Hey guys, welcome back. So in this video we're going to discuss the dot formula property for the range object. So what the dot formula property does is that it outputs the formula of the range object that you use it on. However, it can only work with objects having single cells, okay? So with range objects only having single cells, so you could use it with range a one for example, but it cannot work with range objects that are having multiple cells, right? Because you cannot output the formula of multiple cells at the same time.
So you can't use it on range a one to D five, for example. Okay, so the range object that you would use it with, needs to have only just a single cell. Okay, so to have an example here, I've got a Sub procedure that is called range underscore for me that that I've created. And remember guys, we've got a named range called my underscore table that We have created before, okay, so if I write on cell D 14 equals some, my underscore table, and I've actually popped the value of 10 in each cell of the range called Molly underscore table, and this range consists of 60 cells, so the summation should be 600. Okay? And if we go back to the Visual Basic environment, and we would write range, d 14 dot formula, okay, and we put that inside a message box, and we run that we will actually get a message box containing the exact formula that we've written in cell D 14.
So if you run that, you can see here we got the formula in cell D 14. However, if I do range d 14 dot value, I would get actually the value that is in cell D four tene, which is 600. Okay, so you're able to retrieve the format of a cell, or from a cell using the range dot format up property. However, you're also able to write the formula in a cell. So you can write a certain formula in Excel using the range dot formula property. So let's say I'm going to write this same formula here, but using VBA.

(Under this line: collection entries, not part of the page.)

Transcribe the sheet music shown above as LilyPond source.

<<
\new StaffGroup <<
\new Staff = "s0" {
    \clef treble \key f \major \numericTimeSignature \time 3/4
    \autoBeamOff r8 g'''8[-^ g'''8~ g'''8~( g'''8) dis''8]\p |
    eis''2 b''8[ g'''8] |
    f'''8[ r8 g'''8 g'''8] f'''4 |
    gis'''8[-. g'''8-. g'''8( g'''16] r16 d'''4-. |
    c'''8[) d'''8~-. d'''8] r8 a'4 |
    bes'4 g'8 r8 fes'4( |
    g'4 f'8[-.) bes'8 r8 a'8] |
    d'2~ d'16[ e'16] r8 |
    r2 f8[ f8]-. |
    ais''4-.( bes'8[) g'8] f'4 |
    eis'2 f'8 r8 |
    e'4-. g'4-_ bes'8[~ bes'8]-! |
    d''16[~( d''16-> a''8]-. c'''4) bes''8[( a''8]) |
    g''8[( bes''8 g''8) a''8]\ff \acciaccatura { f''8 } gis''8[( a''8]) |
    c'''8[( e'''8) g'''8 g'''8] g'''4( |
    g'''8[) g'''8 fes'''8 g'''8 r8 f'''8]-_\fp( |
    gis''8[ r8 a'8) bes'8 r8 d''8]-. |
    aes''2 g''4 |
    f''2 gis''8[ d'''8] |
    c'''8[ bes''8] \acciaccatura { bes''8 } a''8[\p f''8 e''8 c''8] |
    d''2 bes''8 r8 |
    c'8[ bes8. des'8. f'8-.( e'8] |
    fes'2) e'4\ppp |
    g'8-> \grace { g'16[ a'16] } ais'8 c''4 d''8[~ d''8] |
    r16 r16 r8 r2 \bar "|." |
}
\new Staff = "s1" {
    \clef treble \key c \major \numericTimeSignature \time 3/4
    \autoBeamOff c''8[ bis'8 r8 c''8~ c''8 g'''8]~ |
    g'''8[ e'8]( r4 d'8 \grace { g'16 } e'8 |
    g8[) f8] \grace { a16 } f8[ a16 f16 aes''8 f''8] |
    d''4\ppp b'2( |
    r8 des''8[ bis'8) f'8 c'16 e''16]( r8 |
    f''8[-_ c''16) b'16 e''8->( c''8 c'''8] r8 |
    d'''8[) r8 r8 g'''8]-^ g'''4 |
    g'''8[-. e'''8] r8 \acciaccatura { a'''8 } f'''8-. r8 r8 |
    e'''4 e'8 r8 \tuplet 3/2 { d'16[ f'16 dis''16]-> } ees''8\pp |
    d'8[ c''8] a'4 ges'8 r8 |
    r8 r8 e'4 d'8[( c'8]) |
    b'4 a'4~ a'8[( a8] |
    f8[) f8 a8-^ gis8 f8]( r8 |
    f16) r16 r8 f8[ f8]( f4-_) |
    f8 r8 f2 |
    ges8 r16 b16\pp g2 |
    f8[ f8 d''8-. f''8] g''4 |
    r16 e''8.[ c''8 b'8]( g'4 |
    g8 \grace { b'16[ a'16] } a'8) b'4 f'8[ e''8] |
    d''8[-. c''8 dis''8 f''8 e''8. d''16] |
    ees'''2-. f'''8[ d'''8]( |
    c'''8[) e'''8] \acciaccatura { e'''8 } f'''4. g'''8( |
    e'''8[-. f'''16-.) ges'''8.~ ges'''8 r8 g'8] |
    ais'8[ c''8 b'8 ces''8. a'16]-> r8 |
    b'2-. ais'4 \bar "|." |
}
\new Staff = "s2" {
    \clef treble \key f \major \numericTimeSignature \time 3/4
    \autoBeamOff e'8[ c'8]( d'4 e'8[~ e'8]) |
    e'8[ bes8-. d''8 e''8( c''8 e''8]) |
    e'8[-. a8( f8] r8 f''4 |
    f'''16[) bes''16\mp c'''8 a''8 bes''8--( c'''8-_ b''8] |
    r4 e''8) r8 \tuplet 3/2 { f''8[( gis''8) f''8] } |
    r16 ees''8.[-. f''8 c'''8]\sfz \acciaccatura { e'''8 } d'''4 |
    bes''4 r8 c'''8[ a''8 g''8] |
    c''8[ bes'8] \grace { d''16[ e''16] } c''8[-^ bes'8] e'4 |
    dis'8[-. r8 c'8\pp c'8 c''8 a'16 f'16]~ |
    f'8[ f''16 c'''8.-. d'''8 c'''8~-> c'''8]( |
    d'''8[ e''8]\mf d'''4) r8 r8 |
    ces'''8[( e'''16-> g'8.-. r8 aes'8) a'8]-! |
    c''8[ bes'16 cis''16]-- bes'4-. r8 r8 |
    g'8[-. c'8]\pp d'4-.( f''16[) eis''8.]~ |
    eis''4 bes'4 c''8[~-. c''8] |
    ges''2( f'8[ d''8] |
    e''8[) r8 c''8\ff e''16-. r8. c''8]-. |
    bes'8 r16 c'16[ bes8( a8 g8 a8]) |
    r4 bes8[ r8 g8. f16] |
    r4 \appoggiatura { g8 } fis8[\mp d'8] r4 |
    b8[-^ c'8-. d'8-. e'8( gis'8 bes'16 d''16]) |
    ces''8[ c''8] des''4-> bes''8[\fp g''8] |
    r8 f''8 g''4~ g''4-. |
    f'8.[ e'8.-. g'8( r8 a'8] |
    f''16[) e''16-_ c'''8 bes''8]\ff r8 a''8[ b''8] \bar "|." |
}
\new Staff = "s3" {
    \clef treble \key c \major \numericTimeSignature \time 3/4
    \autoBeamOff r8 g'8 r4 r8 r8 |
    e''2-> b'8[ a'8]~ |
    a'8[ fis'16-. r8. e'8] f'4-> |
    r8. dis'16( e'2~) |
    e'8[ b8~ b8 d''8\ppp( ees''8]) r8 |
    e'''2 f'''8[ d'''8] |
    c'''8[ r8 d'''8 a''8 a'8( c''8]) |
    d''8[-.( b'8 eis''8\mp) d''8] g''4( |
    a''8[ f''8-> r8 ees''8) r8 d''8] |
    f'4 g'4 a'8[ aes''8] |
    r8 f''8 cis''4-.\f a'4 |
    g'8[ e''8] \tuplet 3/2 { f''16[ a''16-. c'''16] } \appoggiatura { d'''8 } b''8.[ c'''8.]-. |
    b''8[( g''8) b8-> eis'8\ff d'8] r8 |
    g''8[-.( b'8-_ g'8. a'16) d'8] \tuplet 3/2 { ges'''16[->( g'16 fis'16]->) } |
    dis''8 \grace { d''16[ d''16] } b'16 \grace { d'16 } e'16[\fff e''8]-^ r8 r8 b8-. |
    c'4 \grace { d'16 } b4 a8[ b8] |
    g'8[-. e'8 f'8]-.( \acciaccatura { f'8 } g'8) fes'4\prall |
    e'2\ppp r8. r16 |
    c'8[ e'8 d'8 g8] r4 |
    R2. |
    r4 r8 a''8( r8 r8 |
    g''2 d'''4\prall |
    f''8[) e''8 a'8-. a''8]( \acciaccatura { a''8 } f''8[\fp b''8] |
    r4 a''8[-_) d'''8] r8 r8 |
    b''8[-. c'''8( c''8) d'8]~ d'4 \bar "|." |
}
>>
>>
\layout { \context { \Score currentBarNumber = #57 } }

So I'm going to delete it from cell D 14. And then I'm going to write range d 14 dot formula equals, and then I actually need to write the exact formula, but between double quotes, so equals sum of my underscore table between double quotes. So if I run that, this is going to write the formula and we're going to get the result which is 600. The same result, you could also use the dot value property as well and that is going to write the formula correctly as well. So if I delete that Go back and use the value property, this as well we write the formula correctly, and everything's just going to be fine. And this formula, of course works and it updates if I just change the value of one of the cells.
You can see here that the formula updates. I'm just going to press Ctrl and z here. Okay, so that's it, guys for the dot formula property. Thank you very much for watching this video and I'll see you on the next one.